=== GIVEN TEXT ===
···
3.3 Making Sure Your Layer is Compatible With Yocto Project

When you create a layer used with the Yocto Project, it is advantageous to make sure that the layer interacts well with existing Yocto Project layers (i.e. the layer is compatible with the Yocto Project). Ensuring compatibility makes the layer easy to be consumed by others in the Yocto Project community and could allow you permission to use the Yocto Project Compatible Logo.

Note

Only Yocto Project member organizations are permitted to use the Yocto Project Compatible Logo. The logo is not available for general use. For information on how to become a Yocto Project member organization, see the Yocto Project Website.

The Yocto Project Compatibility Program consists of a layer application process that requests permission to use the Yocto Project Compatibility Logo for your layer and application. The process consists of two parts:

  1. Successfully passing a script (yocto-check-layer) that when run against your layer, tests it against constraints based on experiences of how layers have worked in the real world and where pitfalls have been found. Getting a “PASS” result from the script is required for successful compatibility registration.

  2. Completion of an application acceptance form, which you can find at https://www.yoctoproject.org/compatible-registration/.

To be granted permission to use the logo, you need to satisfy the following:

  • Be able to check the box indicating that you got a “PASS” when running the script against your layer.

  • Answer “Yes” to the questions on the form or have an acceptable explanation for any questions answered “No”.

  • Be a Yocto Project Member Organization.

The remainder of this section presents information on the registration form and on the yocto-check-layer script.

3.3.1 Yocto Project Compatible Program Application

Use the form to apply for your layer’s approval. Upon successful application, you can use the Yocto Project Compatibility Logo with your layer and the application that uses your layer.

To access the form, use this link: https://www.yoctoproject.org/compatible-registration. Follow the instructions on the form to complete your application.

The application consists of the following sections:

  • Contact Information: Provide your contact information as the fields require. Along with your information, provide the released versions of the Yocto Project for which your layer is compatible.

  • Acceptance Criteria: Provide “Yes” or “No” answers for each of the items in the checklist. There is space at the bottom of the form for any explanations for items for which you answered “No”.

  • Recommendations: Provide answers for the questions regarding Linux kernel use and build success.

3.3.2 yocto-check-layer Script

The yocto-check-layer script provides you a way to assess how compatible your layer is with the Yocto Project. You should run this script prior to using the form to apply for compatibility as described in the previous section. You need to achieve a “PASS” result in order to have your application form successfully processed.

The script divides tests into three areas: COMMON, BSP, and DISTRO. For example, given a distribution layer (DISTRO), the layer must pass both the COMMON and DISTRO related tests. Furthermore, if your layer is a BSP layer, the layer must pass the COMMON and BSP set of tests.
···
=== MATERIAL PROVIDED ===
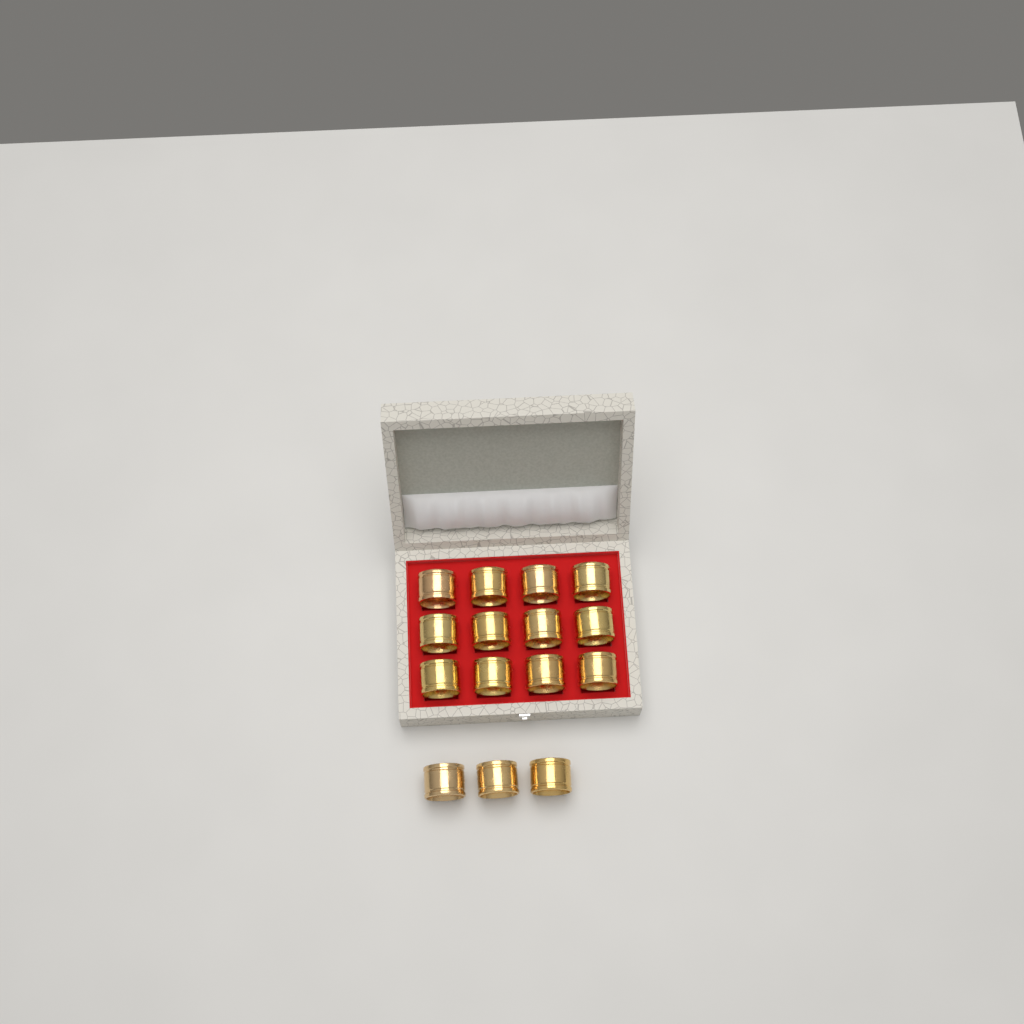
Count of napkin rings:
···
=== YOUR INSTRUCTIONS ===
Copy out the part of the Yocto Project compatibility text that begins at the words "Use the form" and stops after "uses your layer.", putting "certification" in place of "approval".

=== SOLUTION TO THE EXERCISE ===
Use the form to apply for your layer’s certification. Upon successful application, you can use the Yocto Project Compatibility Logo with your layer and the application that uses your layer.